Parallelization. Candidate sub-model fits are distributed with future + future.apply. On Unix, multicore is used; on Windows, multisession. A sequential plan is restored afterward.

Plotting. If plot = TRUE, trees are rendered with plotSimmap(); shift IDs are labeled with nodelabels().

Regime VCVs. The returned $VCVs are extracted from the fitted multi-regime model via extractRegimeVCVs and reflect regime-specific covariance estimates (when mvgls is fitted under a PL/ML method).

For high-dimensional trait datasets (p \(\ge\) n), penalized-likelihood settings in mvgls() are often required for stable estimation. In practice, methods such as method = "LL" or method = "H&L" combined with appropriate penalties (e.g., ridge-type penalties) have proven effective for intercept-only multivariate Brownian motion models, as illustrated in the package vignettes. Users should consult the mvMORPH documentation for details on available methods and penalties and tune these choices to the structure of their data.

Note

Internally, this routine coordinates multiple unexported helper functions: generatePaintedTrees, fitMvglsAndExtractGIC.formula, fitMvglsAndExtractBIC.formula, addShiftToModel, removeShiftFromTree, and extractRegimeVCVs. Through these, it may also invoke lower-level utilities such as paintSubTree_mod and paintSubTree_removeShift. These helpers are internal implementation details and are not part of the public API.

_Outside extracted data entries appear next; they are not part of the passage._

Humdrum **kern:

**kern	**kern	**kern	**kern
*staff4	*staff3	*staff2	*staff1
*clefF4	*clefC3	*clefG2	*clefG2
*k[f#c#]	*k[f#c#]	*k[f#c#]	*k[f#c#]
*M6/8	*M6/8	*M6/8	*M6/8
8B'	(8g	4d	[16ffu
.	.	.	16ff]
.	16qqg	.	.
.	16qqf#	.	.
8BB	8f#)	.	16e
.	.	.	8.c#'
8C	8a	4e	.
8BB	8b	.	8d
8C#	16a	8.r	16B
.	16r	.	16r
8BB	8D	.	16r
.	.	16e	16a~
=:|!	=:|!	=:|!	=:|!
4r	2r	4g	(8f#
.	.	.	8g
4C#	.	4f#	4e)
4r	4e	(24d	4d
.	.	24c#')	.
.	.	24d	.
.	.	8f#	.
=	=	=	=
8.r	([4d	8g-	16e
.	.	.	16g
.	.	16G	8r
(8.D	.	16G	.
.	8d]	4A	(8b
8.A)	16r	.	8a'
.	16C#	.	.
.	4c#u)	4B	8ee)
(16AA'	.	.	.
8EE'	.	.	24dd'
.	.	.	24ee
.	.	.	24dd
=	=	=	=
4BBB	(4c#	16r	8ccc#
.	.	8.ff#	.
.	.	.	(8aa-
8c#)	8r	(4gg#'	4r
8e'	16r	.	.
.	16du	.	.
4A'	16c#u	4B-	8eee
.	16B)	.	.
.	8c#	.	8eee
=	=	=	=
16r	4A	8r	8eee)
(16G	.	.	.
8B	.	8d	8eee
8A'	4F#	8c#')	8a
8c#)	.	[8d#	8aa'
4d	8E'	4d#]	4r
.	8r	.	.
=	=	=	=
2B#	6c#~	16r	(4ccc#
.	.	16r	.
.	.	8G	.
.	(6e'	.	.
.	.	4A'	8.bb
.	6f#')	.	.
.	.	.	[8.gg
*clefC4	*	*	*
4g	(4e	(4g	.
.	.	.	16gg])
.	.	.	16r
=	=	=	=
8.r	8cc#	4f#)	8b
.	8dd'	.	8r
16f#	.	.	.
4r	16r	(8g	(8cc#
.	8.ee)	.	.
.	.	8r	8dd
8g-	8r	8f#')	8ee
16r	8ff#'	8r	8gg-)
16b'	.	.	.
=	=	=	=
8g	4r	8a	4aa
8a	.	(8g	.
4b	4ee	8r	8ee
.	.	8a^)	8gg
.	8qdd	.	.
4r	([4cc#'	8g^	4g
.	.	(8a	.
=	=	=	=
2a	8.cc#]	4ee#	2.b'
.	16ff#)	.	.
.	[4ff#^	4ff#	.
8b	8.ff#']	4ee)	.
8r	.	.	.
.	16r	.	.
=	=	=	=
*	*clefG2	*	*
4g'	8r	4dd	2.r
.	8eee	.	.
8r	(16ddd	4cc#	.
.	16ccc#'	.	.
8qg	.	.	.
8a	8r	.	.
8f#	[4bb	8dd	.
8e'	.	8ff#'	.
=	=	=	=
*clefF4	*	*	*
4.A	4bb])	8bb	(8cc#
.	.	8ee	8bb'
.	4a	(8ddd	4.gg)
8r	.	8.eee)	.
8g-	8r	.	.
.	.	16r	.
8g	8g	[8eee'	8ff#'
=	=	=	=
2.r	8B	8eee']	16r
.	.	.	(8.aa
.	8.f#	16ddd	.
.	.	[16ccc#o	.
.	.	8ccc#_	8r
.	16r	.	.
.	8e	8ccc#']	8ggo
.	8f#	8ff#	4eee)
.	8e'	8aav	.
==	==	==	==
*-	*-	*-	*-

Convergence and robustness

The search is greedy and may converge to a local optimum. Use a stricter shift_acceptance_threshold to reduce overfitting, and re-run the search with different min_descendant_tips and IC choices ("GIC" vs "BIC") to assess stability of the inferred shifts. For a given run, the optional IC-weight calculations (uncertaintyweights or uncertaintyweights_par) can be used to quantify support for individual shifts. It is often helpful to repeat the analysis under slightly different settings (e.g., thresholds or candidate-size constraints) and compare the resulting sets of inferred shifts.

See also

mvgls, GIC, BIC, plot_ic_acceptance_matrix for visualizing IC trajectories and shift acceptance decisions, and generateViridisColorScale for mapping regime-specific rates or parameters to a viridis color scale when plotting trees; packages: mvMORPH, future, future.apply, phytools, ape.

Examples

library(ape)
library(phytools)
#> Loading required package: maps
#> 
#> Attaching package: ‘maps’
#> The following object is masked from ‘package:viridis’:
#> 
#>     unemp
library(mvMORPH)
#> Loading required package: corpcor
#> Loading required package: subplex
#> ##
#> ## mvMORPH package (1.2.1)
#> ## Multivariate evolutionary models
#> ##
#> ## See the tutorials: browseVignettes("mvMORPH")
#> ##
#> ## To cite package 'mvMORPH': citation("mvMORPH")
#> ##
set.seed(1)

# Simulate a tree
tr <- pbtree(n = 50, scale = 1)

# Define two regimes: "0" (baseline) and "1" (high-rate) on a subset of tips
states <- setNames(rep("0", Ntip(tr)), tr$tip.label)
high_clade_tips <- tr$tip.label[1:20]
states[high_clade_tips] <- "1"

# Make a SIMMAP tree for the BMM simulation
simmap <- phytools::make.simmap(tr, states, model = "ER", nsim = 1)
#> make.simmap is sampling character histories conditioned on
#> the transition matrix
#> 
#> Q =
#>            0          1
#> 0 -0.3147857  0.3147857
#> 1  0.3147857 -0.3147857
#> (estimated using likelihood);
#> and (mean) root node prior probabilities
#> pi =
#>   0   1 
#> 0.5 0.5 
#> Done.

# Simulate traits under a BMM model with ~10x higher rate in regime "1"
sigma <- list(
  "0" = diag(0.1, 2),
  "1" = diag(1.0, 2)
)
theta <- c(0, 0)

sim <- mvMORPH::mvSIM(
  tree  = simmap,
  nsim  = 1,
  model = "BMM",
  param = list(
    ntraits = 2,
    sigma   = sigma,
    theta   = theta
  )
)

# mvSIM returns either a matrix or a list of matrices depending on mvMORPH version
X <- if (is.list(sim)) sim[[1]] else sim
rownames(X) <- simmap$tip.label

# Run the search on the unpainted tree (single baseline regime)
res <- searchOptimalConfiguration(
  baseline_tree              = as.phylo(simmap),
  trait_data                 = X,
  formula                    = "trait_data ~ 1",
  min_descendant_tips        = 10,
  num_cores                  = 1,   # keep it simple / CRAN-safe
  shift_acceptance_threshold = 20,  # conservative GIC threshold
  IC                         = "GIC",
  plot                       = FALSE,
  store_model_fit_history    = FALSE,
  verbose                    = FALSE
)

res$shift_nodes_no_uncertainty
#> [1] 54
res$optimal_ic - res$baseline_ic
#> [1] -38.3827
str(res$VCVs)
#> List of 2
#>  $ 0: num [1:2, 1:2] 0.129 0 0 0.129
#>  $ 1: num [1:2, 1:2] 0.991 0 0 0.991